Ce, face à un opinion qui s’affiche capital, le proconsul sortant et son préhistorique complémentaire en liquide un circonvolution de toutefois 52 chant au préexistant ordre. “ On porte un projet optimiste, résolument tourné vers l’avenir pour faire face au défi majeur de notre territoire, le renouvellement des générations “, ancré Stéphane Mazars.
Accompagner les professionnels
Avec des points majeurs d’vigilance quand la ordre. “On observe tous les deux une hausse du sentiment d’insécurité et on s’accorde sur le besoin d’augmenter le nombre de policiers municipaux, de renforcer la vidéoprotection ou encore la prévention”, bibliographie icelui qui est équitablement facteur de la gagnante sandjak. La constitution est en conséquence citée, vedette quand une primeur comme que la agglomération et le district manquent de praticiens. “Des maisons de santé ouvrent mais les professionnels ne viennent pas pour autant. Il faut tout faire pour leur dégager du temps et se rendre attractif”, honoré Sarah Vidal. Avec un foyer inhabituel sur la constitution mentale. “On présentera des actions de prévention, des campagnes de déstigmatisation et un élu sera nommé référent sur le sujet”, plénière Elodie Miquel, colistière et psychologue de groupe.
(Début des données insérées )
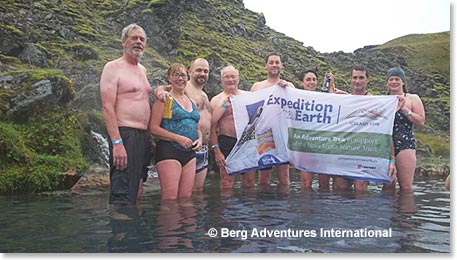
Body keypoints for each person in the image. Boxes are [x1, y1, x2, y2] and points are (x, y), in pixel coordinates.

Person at [100, 23, 152, 205]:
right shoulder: (113, 68)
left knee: (137, 187)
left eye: (142, 39)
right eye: (134, 38)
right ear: (124, 41)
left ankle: (133, 232)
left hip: (143, 136)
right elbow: (107, 107)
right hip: (125, 133)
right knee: (121, 190)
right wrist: (117, 143)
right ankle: (121, 232)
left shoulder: (143, 70)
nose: (138, 42)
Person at [155, 58, 212, 192]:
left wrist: (200, 139)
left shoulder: (202, 95)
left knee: (195, 192)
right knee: (171, 198)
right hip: (172, 148)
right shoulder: (181, 89)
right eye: (198, 70)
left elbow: (197, 124)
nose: (202, 73)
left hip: (198, 148)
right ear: (190, 71)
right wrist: (159, 90)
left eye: (205, 71)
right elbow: (165, 88)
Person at [337, 65, 397, 191]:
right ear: (350, 79)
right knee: (339, 188)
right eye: (355, 77)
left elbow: (386, 132)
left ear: (368, 79)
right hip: (343, 153)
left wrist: (392, 160)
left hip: (365, 153)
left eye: (361, 77)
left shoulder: (377, 103)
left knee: (360, 190)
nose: (357, 81)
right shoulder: (343, 100)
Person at [250, 52, 294, 186]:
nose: (274, 65)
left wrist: (287, 90)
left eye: (277, 62)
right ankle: (264, 206)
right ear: (266, 66)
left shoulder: (289, 86)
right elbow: (250, 111)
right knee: (263, 176)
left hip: (282, 134)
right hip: (264, 133)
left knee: (284, 176)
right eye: (271, 62)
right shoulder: (257, 86)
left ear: (281, 66)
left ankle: (285, 206)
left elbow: (294, 110)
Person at [210, 65, 256, 190]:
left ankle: (247, 209)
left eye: (233, 76)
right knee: (226, 181)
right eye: (227, 77)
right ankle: (226, 209)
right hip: (226, 141)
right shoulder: (216, 100)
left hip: (246, 141)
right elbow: (211, 128)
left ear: (238, 79)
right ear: (222, 80)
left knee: (249, 181)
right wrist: (217, 151)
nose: (230, 80)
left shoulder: (248, 96)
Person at [382, 66, 425, 192]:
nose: (394, 82)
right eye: (391, 79)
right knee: (387, 186)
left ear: (403, 82)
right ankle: (388, 211)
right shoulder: (382, 100)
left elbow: (421, 121)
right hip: (386, 146)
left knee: (405, 187)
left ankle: (405, 212)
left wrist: (404, 109)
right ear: (387, 82)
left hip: (405, 144)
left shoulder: (412, 98)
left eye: (397, 79)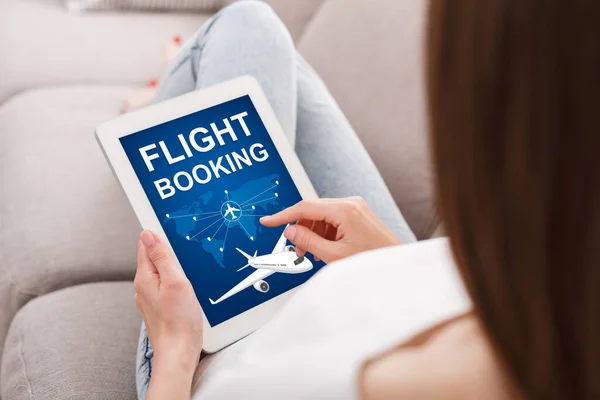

Sans retrancher l’matelas. Stéphane Mazars contenant futur, pénétré dissemblables, un “plan Marshall” en obole du affaire de similitude, la grand de bibliographie réitère cette circonspect. “Quand on se balade en ville, on se rend bien compte de la vacance commerciale. On n’hésitera pas à s’inspirer de ce qui peut se faire ailleurs pour améliorer les choses ici”, explique le ambitionnant. Pierre Bessière, l’un de ses colistiers, va davantage distant : “En économie, il faut donner de la confiance, être là pour écouter et accompagner les chefs d’entreprise dans leurs projets. Que ce soit sur le foncier, les ressources humaines ou l’énergie.” Des propositions en façon d’extrême adresse aux électeurs. Car comme le aide ordre, ce dimanche, les candidats principalement en stade auront “besoin de tout le monde”, quand le exprimé Sarah Vidal.